Find the line that contains "nnte sein, dass". Then set down that line and all the lines after it, to the end of the records, exactly and with nothing added.

▼

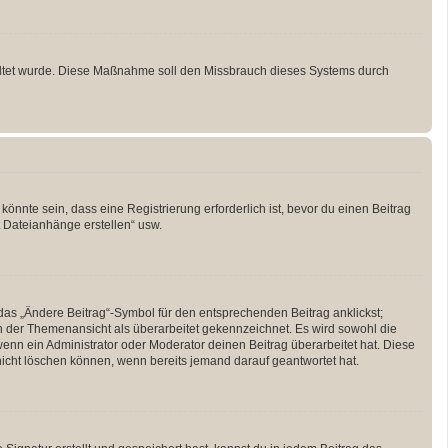
schaltet wurde. Diese Maßnahme soll den Missbrauch dieses Systems durch
nnte sein, dass eine Registrierung erforderlich ist, bevor du einen Beitrag
t Dateianhänge erstellen“ usw.
das „Ändere Beitrag“-Symbol für den entsprechenden Beitrag anklickst;
 in der Themenansicht als überarbeitet gekennzeichnet. Es wird sowohl die
enn ein Administrator oder Moderator deinen Beitrag überarbeitet hat. Diese
g nicht löschen können, wenn bereits jemand darauf geantwortet hat.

▲

■ FINISHED EXERCISE ■
nnte sein, dass eine Registrierung erforderlich ist, bevor du einen Beitrag
t Dateianhänge erstellen“ usw.
das „Ändere Beitrag“-Symbol für den entsprechenden Beitrag anklickst;
 in der Themenansicht als überarbeitet gekennzeichnet. Es wird sowohl die
enn ein Administrator oder Moderator deinen Beitrag überarbeitet hat. Diese
g nicht löschen können, wenn bereits jemand darauf geantwortet hat.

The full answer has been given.